— Required action —
Every line of the listing should be repeated exactly.

— Data provided —

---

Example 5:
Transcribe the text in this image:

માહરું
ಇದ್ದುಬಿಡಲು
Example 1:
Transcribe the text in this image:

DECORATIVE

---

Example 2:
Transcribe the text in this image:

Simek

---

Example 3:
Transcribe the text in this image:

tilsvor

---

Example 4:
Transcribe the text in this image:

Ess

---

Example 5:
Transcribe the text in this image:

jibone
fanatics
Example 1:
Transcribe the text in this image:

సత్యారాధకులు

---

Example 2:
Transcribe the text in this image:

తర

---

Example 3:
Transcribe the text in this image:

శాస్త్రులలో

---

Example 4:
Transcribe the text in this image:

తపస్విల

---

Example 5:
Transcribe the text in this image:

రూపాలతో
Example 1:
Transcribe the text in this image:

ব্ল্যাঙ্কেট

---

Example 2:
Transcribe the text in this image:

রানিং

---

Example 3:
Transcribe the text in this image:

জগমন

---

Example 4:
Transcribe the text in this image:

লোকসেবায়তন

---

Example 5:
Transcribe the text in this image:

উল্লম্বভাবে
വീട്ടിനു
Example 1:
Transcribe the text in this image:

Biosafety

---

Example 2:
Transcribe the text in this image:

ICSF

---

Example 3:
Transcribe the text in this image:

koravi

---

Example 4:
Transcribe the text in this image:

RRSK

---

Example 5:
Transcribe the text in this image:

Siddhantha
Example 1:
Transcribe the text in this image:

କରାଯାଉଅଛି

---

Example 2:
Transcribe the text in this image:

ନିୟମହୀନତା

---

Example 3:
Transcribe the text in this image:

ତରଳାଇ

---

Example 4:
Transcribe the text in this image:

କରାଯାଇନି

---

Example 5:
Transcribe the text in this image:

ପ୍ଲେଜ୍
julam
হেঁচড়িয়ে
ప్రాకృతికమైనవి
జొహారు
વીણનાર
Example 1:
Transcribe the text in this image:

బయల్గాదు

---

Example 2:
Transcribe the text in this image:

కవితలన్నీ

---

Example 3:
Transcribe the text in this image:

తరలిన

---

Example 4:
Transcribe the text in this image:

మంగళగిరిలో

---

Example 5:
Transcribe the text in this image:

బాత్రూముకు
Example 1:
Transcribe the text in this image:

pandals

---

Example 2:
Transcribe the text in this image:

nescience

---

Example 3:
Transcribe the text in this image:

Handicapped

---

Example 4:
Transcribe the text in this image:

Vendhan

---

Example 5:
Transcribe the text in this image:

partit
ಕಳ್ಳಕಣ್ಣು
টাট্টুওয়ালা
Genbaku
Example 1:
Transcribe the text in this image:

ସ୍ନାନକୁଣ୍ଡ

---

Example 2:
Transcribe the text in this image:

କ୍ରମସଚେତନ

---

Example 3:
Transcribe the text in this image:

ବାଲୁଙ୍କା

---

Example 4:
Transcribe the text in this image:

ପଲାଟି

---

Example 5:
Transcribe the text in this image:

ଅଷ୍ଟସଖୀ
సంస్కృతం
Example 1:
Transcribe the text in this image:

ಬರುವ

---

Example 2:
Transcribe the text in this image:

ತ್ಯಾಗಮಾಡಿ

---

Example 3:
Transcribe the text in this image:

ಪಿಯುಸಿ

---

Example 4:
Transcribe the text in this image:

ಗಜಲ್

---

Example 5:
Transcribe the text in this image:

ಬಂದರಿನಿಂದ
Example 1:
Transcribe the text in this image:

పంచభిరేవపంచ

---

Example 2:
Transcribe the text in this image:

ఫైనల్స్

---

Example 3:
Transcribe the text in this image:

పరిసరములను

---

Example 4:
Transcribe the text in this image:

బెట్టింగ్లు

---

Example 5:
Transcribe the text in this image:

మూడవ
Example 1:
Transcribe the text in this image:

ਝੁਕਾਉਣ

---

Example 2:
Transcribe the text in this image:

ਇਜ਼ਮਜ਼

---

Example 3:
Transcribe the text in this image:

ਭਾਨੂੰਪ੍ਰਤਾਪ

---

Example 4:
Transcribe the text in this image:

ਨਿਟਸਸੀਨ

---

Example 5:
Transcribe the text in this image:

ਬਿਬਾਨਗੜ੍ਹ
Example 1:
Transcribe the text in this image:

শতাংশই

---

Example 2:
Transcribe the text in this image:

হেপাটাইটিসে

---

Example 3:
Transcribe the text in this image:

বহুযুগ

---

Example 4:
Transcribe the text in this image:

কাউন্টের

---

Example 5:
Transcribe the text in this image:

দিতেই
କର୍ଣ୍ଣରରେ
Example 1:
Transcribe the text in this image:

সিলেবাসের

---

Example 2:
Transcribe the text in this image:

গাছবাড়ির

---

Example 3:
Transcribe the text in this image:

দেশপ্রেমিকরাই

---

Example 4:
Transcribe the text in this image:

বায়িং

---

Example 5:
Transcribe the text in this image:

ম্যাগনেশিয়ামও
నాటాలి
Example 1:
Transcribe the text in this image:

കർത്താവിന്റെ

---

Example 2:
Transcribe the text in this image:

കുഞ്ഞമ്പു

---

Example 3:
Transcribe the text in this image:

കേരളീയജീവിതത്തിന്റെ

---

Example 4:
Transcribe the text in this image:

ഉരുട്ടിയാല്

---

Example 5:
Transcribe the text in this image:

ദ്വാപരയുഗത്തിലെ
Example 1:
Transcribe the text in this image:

— Answer space —
---

Example 5:
Transcribe the text in this image:

માહરું
ಇದ್ದುಬಿಡಲು
Example 1:
Transcribe the text in this image:

DECORATIVE

---

Example 2:
Transcribe the text in this image:

Simek

---

Example 3:
Transcribe the text in this image:

tilsvor

---

Example 4:
Transcribe the text in this image:

Ess

---

Example 5:
Transcribe the text in this image:

jibone
fanatics
Example 1:
Transcribe the text in this image:

సత్యారాధకులు

---

Example 2:
Transcribe the text in this image:

తర

---

Example 3:
Transcribe the text in this image:

శాస్త్రులలో

---

Example 4:
Transcribe the text in this image:

తపస్విల

---

Example 5:
Transcribe the text in this image:

రూపాలతో
Example 1:
Transcribe the text in this image:

ব্ল্যাঙ্কেট

---

Example 2:
Transcribe the text in this image:

রানিং

---

Example 3:
Transcribe the text in this image:

জগমন

---

Example 4:
Transcribe the text in this image:

লোকসেবায়তন

---

Example 5:
Transcribe the text in this image:

উল্লম্বভাবে
വീട്ടിനു
Example 1:
Transcribe the text in this image:

Biosafety

---

Example 2:
Transcribe the text in this image:

ICSF

---

Example 3:
Transcribe the text in this image:

koravi

---

Example 4:
Transcribe the text in this image:

RRSK

---

Example 5:
Transcribe the text in this image:

Siddhantha
Example 1:
Transcribe the text in this image:

କରାଯାଉଅଛି

---

Example 2:
Transcribe the text in this image:

ନିୟମହୀନତା

---

Example 3:
Transcribe the text in this image:

ତରଳାଇ

---

Example 4:
Transcribe the text in this image:

କରାଯାଇନି

---

Example 5:
Transcribe the text in this image:

ପ୍ଲେଜ୍
julam
হেঁচড়িয়ে
ప్రాకృతికమైనవి
జొహారు
વીણનાર
Example 1:
Transcribe the text in this image:

బయల్గాదు

---

Example 2:
Transcribe the text in this image:

కవితలన్నీ

---

Example 3:
Transcribe the text in this image:

తరలిన

---

Example 4:
Transcribe the text in this image:

మంగళగిరిలో

---

Example 5:
Transcribe the text in this image:

బాత్రూముకు
Example 1:
Transcribe the text in this image:

pandals

---

Example 2:
Transcribe the text in this image:

nescience

---

Example 3:
Transcribe the text in this image:

Handicapped

---

Example 4:
Transcribe the text in this image:

Vendhan

---

Example 5:
Transcribe the text in this image:

partit
ಕಳ್ಳಕಣ್ಣು
টাট্টুওয়ালা
Genbaku
Example 1:
Transcribe the text in this image:

ସ୍ନାନକୁଣ୍ଡ

---

Example 2:
Transcribe the text in this image:

କ୍ରମସଚେତନ

---

Example 3:
Transcribe the text in this image:

ବାଲୁଙ୍କା

---

Example 4:
Transcribe the text in this image:

ପଲାଟି

---

Example 5:
Transcribe the text in this image:

ଅଷ୍ଟସଖୀ
సంస్కృతం
Example 1:
Transcribe the text in this image:

ಬರುವ

---

Example 2:
Transcribe the text in this image:

ತ್ಯಾಗಮಾಡಿ

---

Example 3:
Transcribe the text in this image:

ಪಿಯುಸಿ

---

Example 4:
Transcribe the text in this image:

ಗಜಲ್

---

Example 5:
Transcribe the text in this image:

ಬಂದರಿನಿಂದ
Example 1:
Transcribe the text in this image:

పంచభిరేవపంచ

---

Example 2:
Transcribe the text in this image:

ఫైనల్స్

---

Example 3:
Transcribe the text in this image:

పరిసరములను

---

Example 4:
Transcribe the text in this image:

బెట్టింగ్లు

---

Example 5:
Transcribe the text in this image:

మూడవ
Example 1:
Transcribe the text in this image:

ਝੁਕਾਉਣ

---

Example 2:
Transcribe the text in this image:

ਇਜ਼ਮਜ਼

---

Example 3:
Transcribe the text in this image:

ਭਾਨੂੰਪ੍ਰਤਾਪ

---

Example 4:
Transcribe the text in this image:

ਨਿਟਸਸੀਨ

---

Example 5:
Transcribe the text in this image:

ਬਿਬਾਨਗੜ੍ਹ
Example 1:
Transcribe the text in this image:

শতাংশই

---

Example 2:
Transcribe the text in this image:

হেপাটাইটিসে

---

Example 3:
Transcribe the text in this image:

বহুযুগ

---

Example 4:
Transcribe the text in this image:

কাউন্টের

---

Example 5:
Transcribe the text in this image:

দিতেই
କର୍ଣ୍ଣରରେ
Example 1:
Transcribe the text in this image:

সিলেবাসের

---

Example 2:
Transcribe the text in this image:

গাছবাড়ির

---

Example 3:
Transcribe the text in this image:

দেশপ্রেমিকরাই

---

Example 4:
Transcribe the text in this image:

বায়িং

---

Example 5:
Transcribe the text in this image:

ম্যাগনেশিয়ামও
నాటాలి
Example 1:
Transcribe the text in this image:

കർത്താവിന്റെ

---

Example 2:
Transcribe the text in this image:

കുഞ്ഞമ്പു

---

Example 3:
Transcribe the text in this image:

കേരളീയജീവിതത്തിന്റെ

---

Example 4:
Transcribe the text in this image:

ഉരുട്ടിയാല്

---

Example 5:
Transcribe the text in this image:

ദ്വാപരയുഗത്തിലെ
Example 1:
Transcribe the text in this image:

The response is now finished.